Dane kontaktowe obywateli w rejestrach państwowych czasem się od siebie różnią – to efekt pomyłek lub pozostawiania za każdym razem innych danych. Dane są często zbierane i wykorzystywane tylko do realizacji konkretnej sprawy, a obywatel zwykle nie ma możliwości ich aktualizacji. Rząd wprowadził więc – na mocy zmiany ustawy o informatyzacji działalności podmiotów realizujących  zadania publiczne - rejestr danych kontaktowych (RDK). To rejestr centralny prowadzony przez ministra, ma informować urzędnika, jak skontaktować się z obywatelem, co może ułatwić lub przyspieszyć załatwienie sprawy lub zapobiec niedochowania terminu.

 


RDK włączony w system rejestrów państwowych

RDK będzie zawierał dane kontaktowe obywatela takie jak adres e-mail, numer telefonu kontaktowego oraz w przyszłości elektroniczny adres do doręczeń. Dane będą przekazywane do rejestru dobrowolnie, a ich przetwarzanie będzie odbywało się wyłącznie na podstawie zgody zainteresowanych.

Jego wdrożenie ma pomóc obywatelom uniknąć negatywnych konsekwencji wynikających z niezałatwienia sprawy lub nieterminowego załatwienia sprawy. Dane kontaktowe obywateli gromadzone będą w jednym referencyjnym rejestrze. Obywatel będzie miał możliwość wprowadzenia oraz aktualizacji swoich danych przez e-usługę i podczas wizyty w urzędzie.

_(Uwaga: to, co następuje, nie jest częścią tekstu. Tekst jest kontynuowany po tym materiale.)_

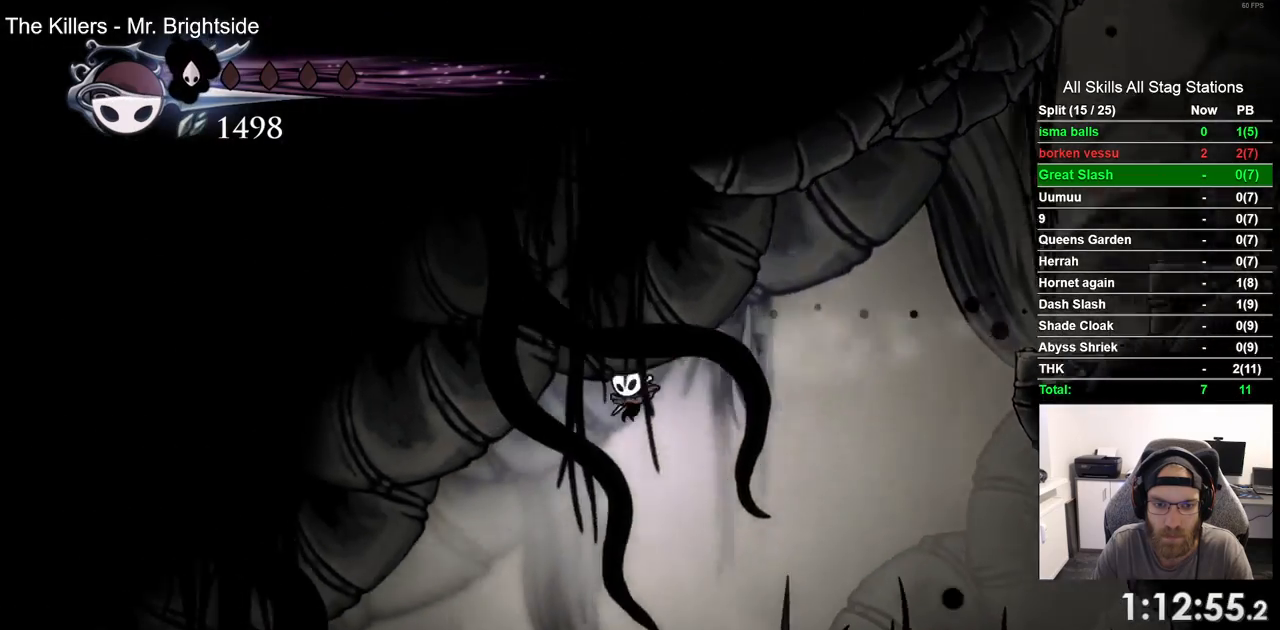
{"buttons": ["R1", "R2", "DPAD_LEFT"], "left_stick": "center", "right_stick": "center", "events": [[400, "R2", "down"], [417, "R1", "down"]]}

Sprawdź w LEX: W jaki sposób należy umieszczać informację o ważności podpisu elektronicznego, w przypadku przesyłki elektronicznej składającej się z pisma przewodniego i załącznika, którym jest decyzja? >

Według dr. Krzysztofa Świtały z katedry Prawa Informatycznego na Wydziale Prawa i Administracji Uniwersytetu Kardynała Stefana Wyszyńskiego w Warszawie, funkcjonalności uwierzytelniania użytkowników ePUAPu i Profilu Zaufanego już od dłuższego czasu wymuszały podanie danych takich jak email i numer telefonu, aby było możliwe realne wykorzystywanie elektronicznych usług publicznych oferowanych przez te systemy. - To rozwiązanie legislacyjne wydaje się być po prostu usankcjonowaniem istniejącego stanu rzeczy – mówi.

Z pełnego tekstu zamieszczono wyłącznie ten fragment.